In an interview last week, OLG President and CEO Rod Phillips was asked why the Ontario government ended the slots-at-racetrack program with a drop-dead date of March 2013 instead of working with the industry to discuss a possible phase-out or percentage reduction

. Phillips' reply: “I don’t have an answer.”

Phillips was in Kingston recently to reassure those involved with the Thousand Islands Charity Casino site that they were safe. His comments with respect to horse racing were less kind.

“At the end of the day the OLG’s role is to run gaming and lottery and the decision by the government of about where the money goes is a decision by the government,” Phillips told The Whig-Standard.

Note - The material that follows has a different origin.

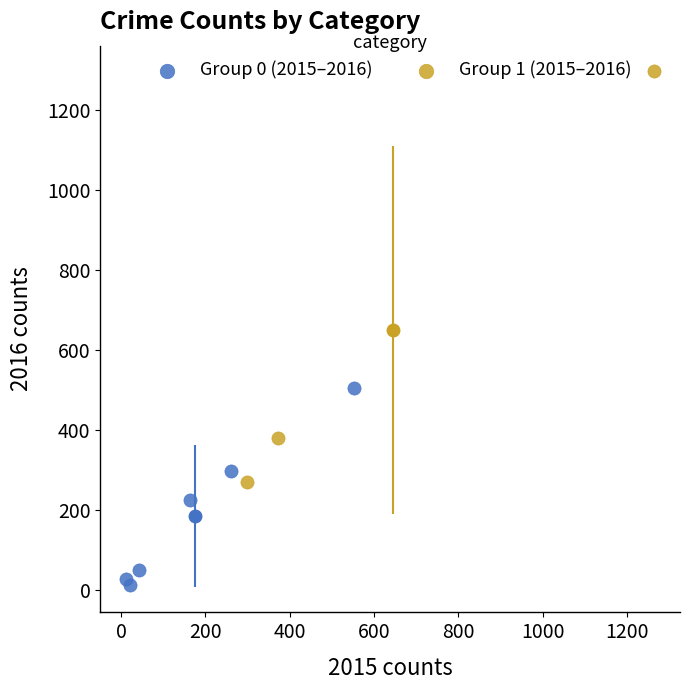

Which series reaches the minimum Y coordinate?

Group 0 (2015–2016)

Phillips' comments touch on a report commissioned by the government in 2008. Penned by a "Strategic Planning Panel", the report was designed to examine the current state of horse racing, consult with stakeholders and create a long-term strategic plan for the future success of the industry in Ontario. On that panel: William McDonnell, a long-term racing industry leader, Jane Stewart (former federal minister of Human Resources) and Stanley Sadinsky (former Chair of the Ontario Racing Commission). Phillips noted that neither racing nor government took heed of the report, referred to by Phillips as a "good piece of thinking" that recommended the slots at racetracks program should continue but with benchmarks established to ensure program viability.

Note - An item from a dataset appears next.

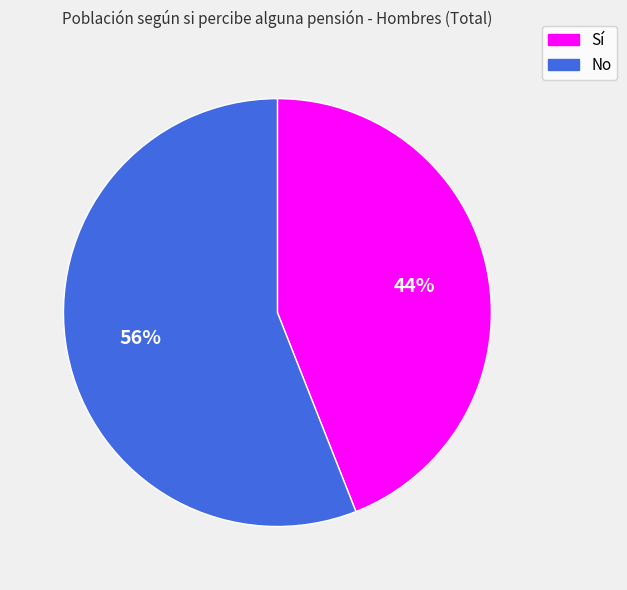

To the nearest percent, what percentage of the pie is Sí?

44%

Instead, the government let Ontario's racing industry proceed, continuing to churn billions of dollars into the government coffers, and then made the decision four years later to end the program altogether. Phillips even went so far as to call Sadinsky a "wise man."

"I don't think there's any doubt in this that government is driven by the bottom line here and there should be no misunderstanding on that, but there's also a huge public policy issue involved and that is the survival of an agricultural-based sector of this province that has a long, long history," Sadinsky told CBC's The Current last week.

"There are many jobs associated with the horse racing industry in Ontario, and so the government has a major policy question here as to how to balance what it sees as revenue potential with the impact that it will have with the other sector of the equation."

Both the Ontario Government including Finance Minster Dwight Duncan and the OLG declined CBC's interview request.